As autoridades de Macau emitiram esta semana, com caráter de urgência, duas licenças industriais a duas fábricas farmacêuticas para produção de produtos de desinfeção, que desapareceram do mercado com o surto do novo coronavírus chinês.

Uma das fábricas já iniciou a produção de álcool desinfetante e gel de mãos desinfetante, produtos de prevenção que há mais de duas semanas não podem ser encontrados nas prateleiras das farmácias e dos supermercados.

Ao contrário do que sucedeu com a distribuição das máscaras, o Governo de Macau afirmou num primeiro momento que não poderia assegurar o fornecimento de produtos desinfetantes ao público em geral, uma vez que tinha de dar prioridade aos profissionais de saúde.

Hoje, em comunicado, as autoridades informaram também que a Nam Kwong União Comercial e Industrial, uma empresa de capitais chineses sediada em Macau, doou 3,4 toneladas de álcool desinfetante para “apoiar os trabalhos de prevenção e combate à epidemia no território”.

Uma doação que se soma às sete toneladas já angariadas recentemente pelo Governo de Macau.

Uma das primeiras medidas do Governo de Macau, para além de enviar milhares de funcionários públicos para casa, onde continuam a trabalhar, mas à distância, passou pelo racionamento de máscaras, após ter adquirido 20 milhões em países como Portugal e os Estados Unidos.

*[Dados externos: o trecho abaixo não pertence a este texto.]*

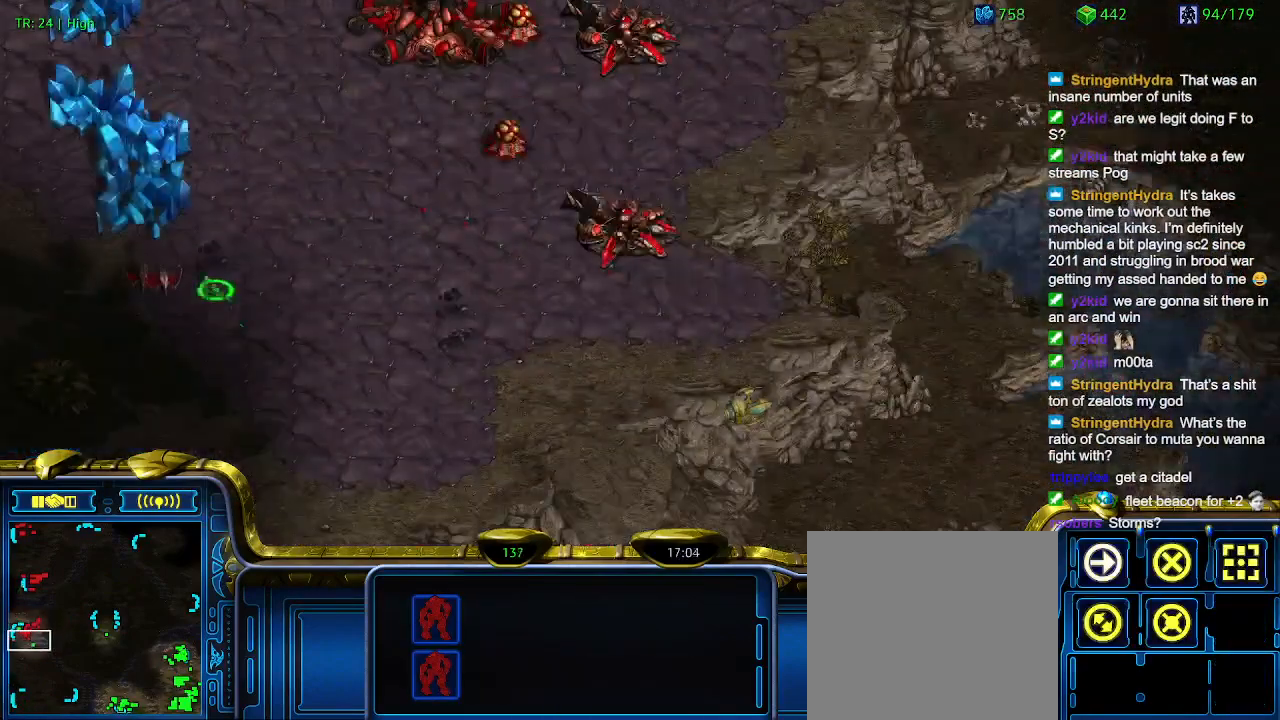
{"keys": [], "events": []}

A compra deve ser feita em cerca de 50 farmácias convencionadas, com a população a ter de apresentar um documento de identificação, com direito a 10 máscaras, podendo fazer nova aquisição 10 dias depois.

Macau fechou também os casinos e anunciou o encerramento de espaços culturais e desportivos, parques, jardins e espaços de lazer, bem como de todo o tipo de negócios, o que praticamente está a paralisar a economia.

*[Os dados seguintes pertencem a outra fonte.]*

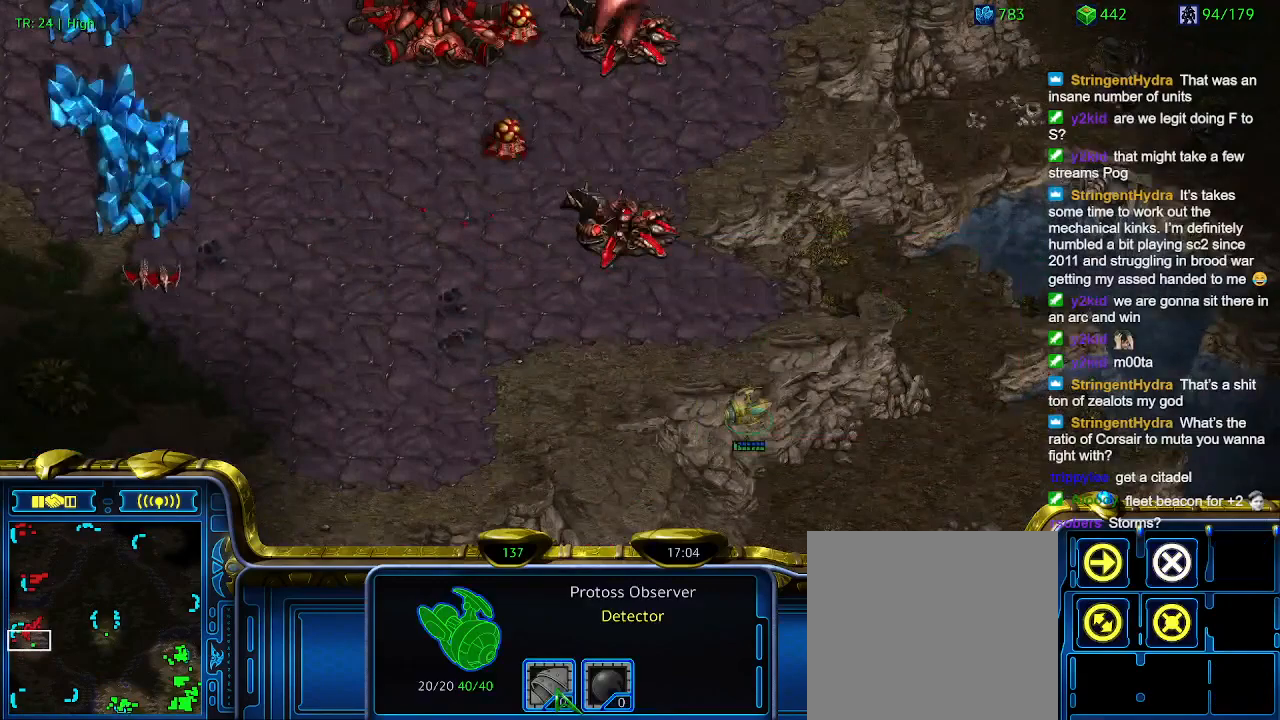
{"keys": [], "events": []}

Todos os infetados em Macau podem receber alta em breve 

Entretanto, os nove infetados com o coronavírus em Macau poderão receber alta nos próximos dias, admitiram hoje em conferência de imprensa as autoridades de saúde do território.

Dos 10 casos confirmados desde o surto da epidemia, um já recebeu alta.

“[Para acontecer o mesmo aos restantes nove] são precisos mais testes, mas estamos otimistas”, sublinhou o coordenador dos serviços de urgência do Centro Hospitalar Conde de São Januário.

Chang Tam Fei indicou ainda que a procura pelos serviços de urgência diminuiu, de 400 a 500 casos diários, para os atuais 300, sendo que muito deles dizem respeito à gripe sazonal.

Nas últimas 24 horas, de acordo com os dados fornecidos pelas autoridades, foram realizados pouco mais de 100 testes no Laboratório de Saúde Pública.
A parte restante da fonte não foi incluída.